- Animals: Cuckoo
- Tree: Linden

Genealogy
- Siblings: Kārta and Dēkla

= Laima =

Baltic goddess of fate

Laima is a Baltic goddess of fate. She was associated with childbirth, marriage, and death; she was also the patron of pregnant women.

==In Latvia==
In Latvian mythology, Laima and her sisters, Kārta and Dēkla, were a trinity of fate deities, similar to the Norse Norns or the Greek Moirai. Laima makes the final decision on individual's fate and is considerably more popular. While all three of them had similar functions, Dēkla is in charge of children, Kārta holds control over the adult's life, and Laima is more associated with mothers. In modern Dievturi these three goddesses are referred to as the three Laimas, indicating they are the same deity in three different aspects. Birth rituals at the end of the 19th century included offerings of hen, sheep, towels or other woven materials to Laima. Only women could participate in the ritual, performed in a sauna (pirtis).

==In Lithuania==
In Lithuanian mythology, Laima (fate, destiny) is often confused with Laimė (good fortune) and Laumė (fairy). Other related deities include Dalia (fate) and Giltinė (The Reaper). Laima was first mentioned in written sources as Laimelea by Wilhelm Martini in the Latin prologue to Lithuanian songs, collected by Daniel Klein and published in 1666. She was also mentioned by Matthäus Prätorius, Jacob Brodowski, Philipp Ruhig and others.

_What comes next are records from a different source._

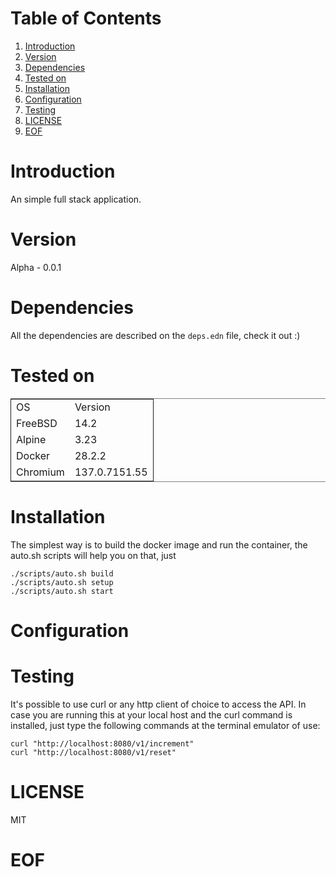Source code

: 
# Table of Contents

1.  [Introduction](#org519ade4)
2.  [Version](#orgebc567d)
3.  [Dependencies](#orga6d2c74)
4.  [Tested on](#orgb5509b8)
5.  [Installation](#org44a35ea)
6.  [Configuration](#org93c9ac0)
7.  [Testing](#orged2c95a)
8.  [LICENSE](#orga66c823)
9.  [EOF](#orgc1d9db4)



<a id="org519ade4"></a>

# Introduction

An simple full stack application.


<a id="orgebc567d"></a>

# Version

Alpha - 0.0.1


<a id="orga6d2c74"></a>

# Dependencies

All the dependencies are described on the `deps.edn` file, check it out :)


<a id="orgb5509b8"></a>

# Tested on

<table border="2" cellspacing="0" cellpadding="6" rules="groups" frame="hsides">


<colgroup>
<col  class="org-left" />

<col  class="org-right" />
</colgroup>
<tbody>
<tr>
<td class="org-left">OS</td>
<td class="org-right">Version</td>
</tr>

<tr>
<td class="org-left">FreeBSD</td>
<td class="org-right">14.2</td>
</tr>

<tr>
<td class="org-left">Alpine</td>
<td class="org-right">3.23</td>
</tr>

<tr>
<td class="org-left">Docker</td>
<td class="org-right">28.2.2</td>
</tr>

<tr>
<td class="org-left">Chromium</td>
<td class="org-right">137.0.7151.55</td>
</tr>
</tbody>
</table>


<a id="org44a35ea"></a>

# Installation

The simplest way is to build the docker image and run the container, the
auto.sh scripts will help you on that, just

    
    ./scripts/auto.sh build
    ./scripts/auto.sh setup
    ./scripts/auto.sh start


<a id="org93c9ac0"></a>

# Configuration


<a id="orged2c95a"></a>

# Testing

It's possible to use curl or any http client of choice to access the API.
In case you are running this at your local host and the curl command is
installed, just type the following commands at the terminal emulator of use:

    
    curl "http://localhost:8080/v1/increment"
    curl "http://localhost:8080/v1/reset"


<a id="orga66c823"></a>

# LICENSE

MIT


<a id="orgc1d9db4"></a>

# EOF

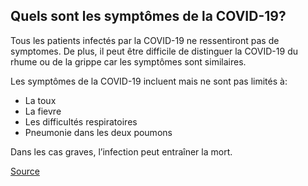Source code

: ## Quels sont les symptômes de la COVID-19?

Tous les patients infectés par la COVID-19 ne ressentiront pas de symptomes. De plus, il peut être difficile de distinguer la COVID-19 du rhume ou de la grippe car les symptômes sont similaires.

Les symptômes de la COVID-19 incluent mais ne sont pas limités à:

- La toux
- La fievre
- Les difficultés respiratoires
- Pneumonie dans les deux poumons

Dans les cas graves, l’infection peut entraîner la mort.

[Source](https://www.canada.ca/fr/sante-publique/services/maladies/2019-nouveau-coronavirus/symptomes.html)
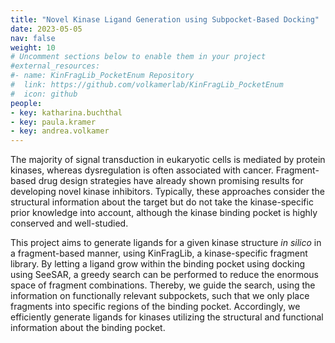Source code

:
 ```yaml
---
title: "Novel Kinase Ligand Generation using Subpocket-Based Docking"
date: 2023-05-05
nav: false
weight: 10
# Uncomment sections below to enable them in your project
#external_resources:
#- name: KinFragLib_PocketEnum Repository
#  link: https://github.com/volkamerlab/KinFragLib_PocketEnum
#  icon: github
people:
- key: katharina.buchthal
- key: paula.kramer
- key: andrea.volkamer
---
```


The majority of signal transduction in eukaryotic cells is mediated by protein kinases, whereas dysregulation is often associated with cancer. Fragment-based drug design strategies have already shown promising results for developing novel kinase inhibitors. Typically, these approaches consider the structural information about the target but do not take the kinase-specific prior knowledge into account, although the kinase binding pocket is highly conserved and well-studied.

<!--more-->

This project aims to generate ligands for a given kinase structure _in silico_  in a fragment-based manner, using KinFragLib, a kinase-specific fragment library.  By letting a ligand grow within the binding pocket using docking using SeeSAR, a greedy search can be performed to reduce the enormous space of fragment combinations. Thereby, we guide the search, using the information on functionally relevant subpockets, such that we only place fragments into specific regions of the binding pocket. Accordingly, we efficiently generate ligands for kinases utilizing the structural and functional information about the binding pocket. 
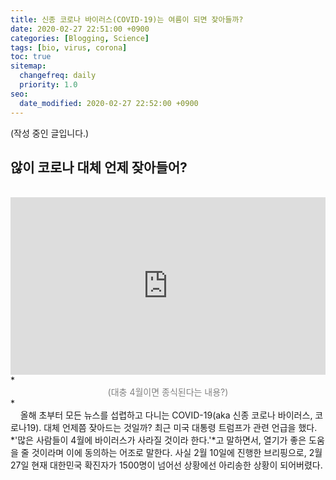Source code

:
 ```yaml
---
title: 신종 코로나 바이러스(COVID-19)는 여름이 되면 잦아들까?
date: 2020-02-27 22:51:00 +0900
categories: [Blogging, Science]
tags: [bio, virus, corona]
toc: true
sitemap:
  changefreq: daily
  priority: 1.0
seo:
  date_modified: 2020-02-27 22:52:00 +0900
---
```

(작성 중인 글입니다.)

## **않이 코로나 대체 언제 잦아들어?**
<br>
<div style="position: relative; height:0; padding-bottom: 56.25%; margin: 0px 0px;"><iframe width="854" height="480" src="https://www.youtube.com/embed/LRmo6R2WN0Y?rel=0" frameborder="0" allow="accelerometer; autoplay; encrypted-media; gyroscope; picture-in-picture" allowfullscreen style="position: absolute; width:100%; height:100%;"></iframe></div>
*<center><span style="color:gray">(대충 4월이면 종식된다는 내용?)</span></center>*


<br>
&nbsp;&nbsp;&nbsp;&nbsp;올해 초부터 모든 뉴스를 섭렵하고 다니는 COVID-19(aka 신종 코로나 바이러스, 코로나19). 대체 언제쯤 잦아드는 것일까? 최근 미국 대통령 트럼프가 관련 언급을 했다. *'많은 사람들이 4월에 바이러스가 사라질 것이라 한다.'*고 말하면서, 열기가
좋은 도움을 줄 것이라며 이에 동의하는 어조로 말한다. 사실 2월 10일에 진행한 브리핑으로, 2월 27일 현재 대한민국 확진자가 1500명이 넘어선 상황에선 아리송한 상황이 되어버렸다.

One of the most important duties of Laima is to prophesy (Lithuanian: lemti) how the life of a newborn will take place. Sometimes there was only one Laima, while in other cases three Laimas would give often contradictory predictions. The final pronouncement would be irrevocable and not even Laima herself could change it. While three fate goddesses have less support among academics, the concept is well-established in European religions (e.g. Greek Moirai). In the earlier historiography, the example of predestination by Laima was used to judge the Lithuanian religion as fatalistic. For example, in 1837 Manfred Tietz wrote that, because Lithuanians believed in the determined fate, they were fearless warriors. Algirdas Julien Greimas argued that such a view is superficial and that Laima did not determine the fate but only knew about it.
In one Lithuanian version of the Great Flood myth, Laima participates in the birth of the humankind.

Laima was related to Gegutė (cuckoo), which Greimas considered a separate goddess while others see her as an incarnation of Laima. Gegutė was responsible for time and the succession of the seasons. The number of her calls was believed to predict how long a person had left to live. In spring she would also determine how a person would spend the remainder of the year; for example, if a man had no money on him when he heard the cuckoo, he would be poor for the rest of the year. Laima's sacred tree is the linden.

==In modern culture==
The Lithuanian folk music group Kūlgrinda released an album in 2014 titled Laimos Giesmės, meaning "The Hymns of Laima".